**Extracted data entries:**
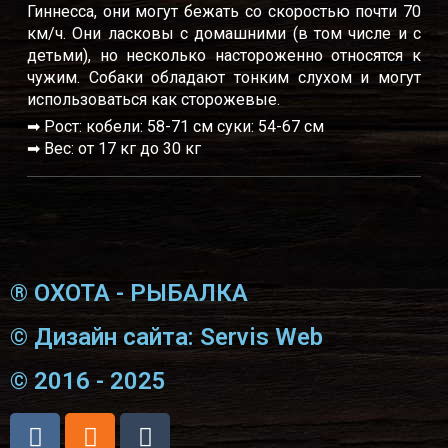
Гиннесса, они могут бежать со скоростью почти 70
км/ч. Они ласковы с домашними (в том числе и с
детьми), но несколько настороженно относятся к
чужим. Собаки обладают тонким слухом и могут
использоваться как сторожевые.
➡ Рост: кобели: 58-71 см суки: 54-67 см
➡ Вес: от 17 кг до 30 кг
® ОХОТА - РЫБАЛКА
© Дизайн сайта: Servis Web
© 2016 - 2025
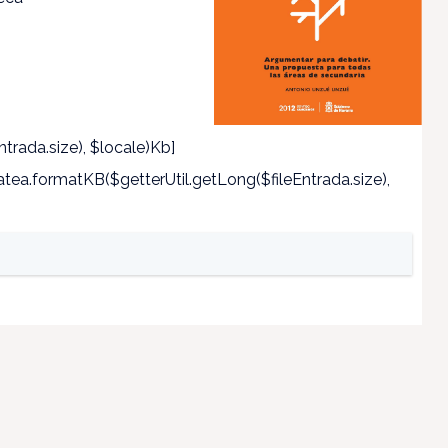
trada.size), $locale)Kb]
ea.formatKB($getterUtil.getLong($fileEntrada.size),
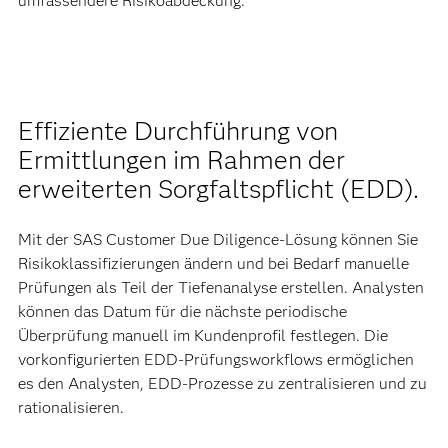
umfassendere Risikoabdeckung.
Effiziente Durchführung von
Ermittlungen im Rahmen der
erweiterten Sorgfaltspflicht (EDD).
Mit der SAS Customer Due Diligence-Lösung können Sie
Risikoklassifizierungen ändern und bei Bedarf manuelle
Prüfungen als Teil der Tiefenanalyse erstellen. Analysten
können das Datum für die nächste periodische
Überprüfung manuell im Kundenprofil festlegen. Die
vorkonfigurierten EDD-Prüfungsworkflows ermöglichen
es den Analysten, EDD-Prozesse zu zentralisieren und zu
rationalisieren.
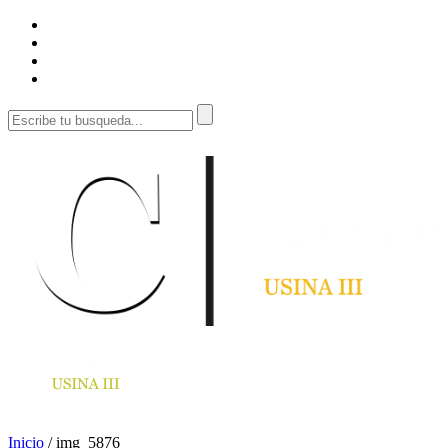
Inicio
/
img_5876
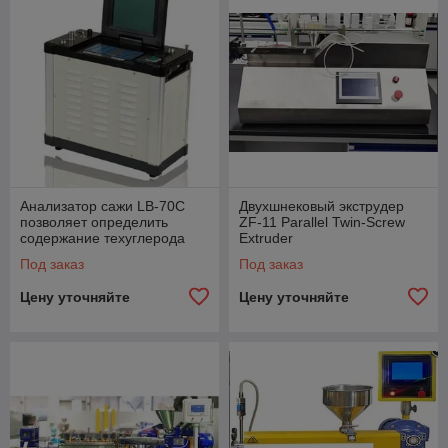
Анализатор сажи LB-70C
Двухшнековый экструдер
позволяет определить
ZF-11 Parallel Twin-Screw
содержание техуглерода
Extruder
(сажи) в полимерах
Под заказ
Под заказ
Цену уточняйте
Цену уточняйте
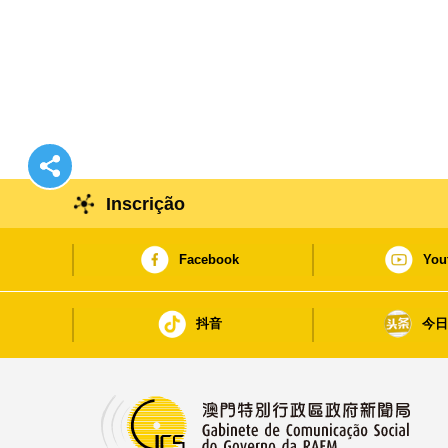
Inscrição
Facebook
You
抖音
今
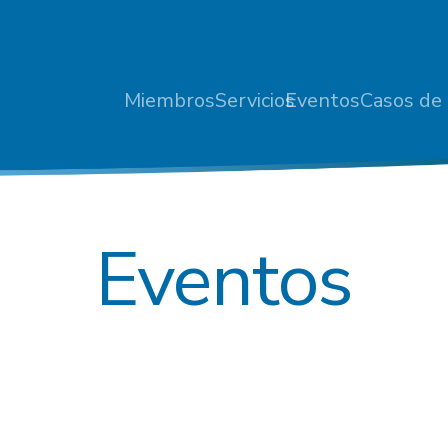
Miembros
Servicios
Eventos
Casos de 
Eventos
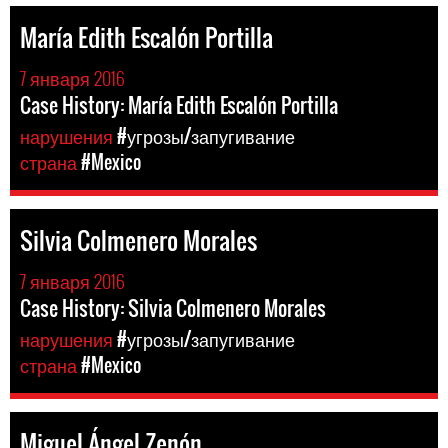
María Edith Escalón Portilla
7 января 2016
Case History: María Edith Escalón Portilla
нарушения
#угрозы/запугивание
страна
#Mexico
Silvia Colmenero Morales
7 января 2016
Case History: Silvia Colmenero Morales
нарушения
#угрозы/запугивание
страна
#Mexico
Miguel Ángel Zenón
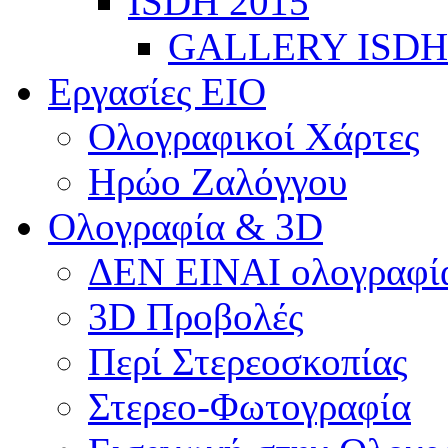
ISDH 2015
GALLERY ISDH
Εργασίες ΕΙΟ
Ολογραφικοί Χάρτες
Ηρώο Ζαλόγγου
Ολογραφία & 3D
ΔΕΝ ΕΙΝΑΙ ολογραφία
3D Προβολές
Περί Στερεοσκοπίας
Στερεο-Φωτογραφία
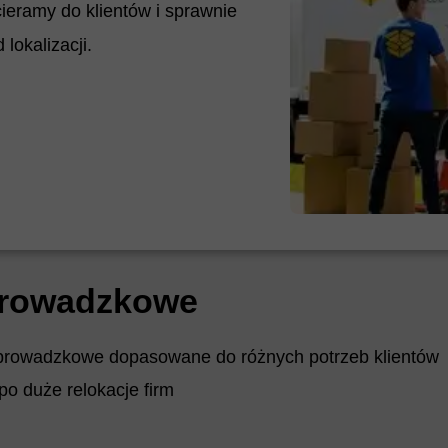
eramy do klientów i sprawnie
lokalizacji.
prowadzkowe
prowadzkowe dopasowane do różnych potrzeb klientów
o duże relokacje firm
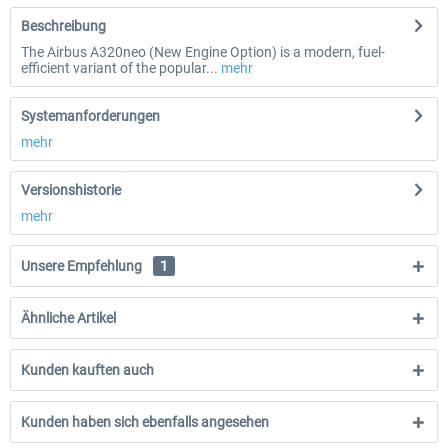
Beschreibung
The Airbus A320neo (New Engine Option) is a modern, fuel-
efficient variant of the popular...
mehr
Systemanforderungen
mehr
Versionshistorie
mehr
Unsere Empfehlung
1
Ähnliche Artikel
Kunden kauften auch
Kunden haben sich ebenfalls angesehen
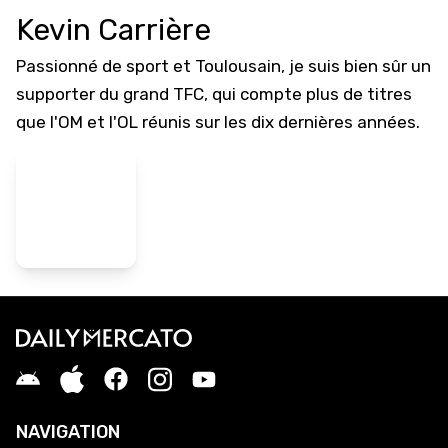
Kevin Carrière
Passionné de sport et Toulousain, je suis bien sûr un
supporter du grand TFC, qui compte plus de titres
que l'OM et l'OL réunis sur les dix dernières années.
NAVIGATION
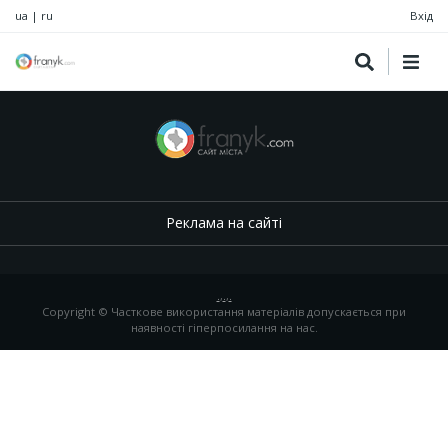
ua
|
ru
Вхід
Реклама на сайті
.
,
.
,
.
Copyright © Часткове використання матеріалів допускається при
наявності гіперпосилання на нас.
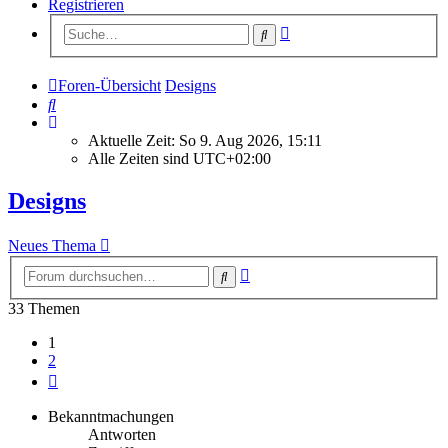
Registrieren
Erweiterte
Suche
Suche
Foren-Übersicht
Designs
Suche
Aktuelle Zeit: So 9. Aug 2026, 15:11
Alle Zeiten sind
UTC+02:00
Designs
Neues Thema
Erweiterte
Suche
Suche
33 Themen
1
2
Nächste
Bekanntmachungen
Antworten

**Your task:** Identify every line of the entries above that contains the string "klientów", matching case exactly, and copy each of those lines in full.

**Reply to the task:**
eramy do klientów i sprawnie
prowadzkowe dopasowane do różnych potrzeb klientów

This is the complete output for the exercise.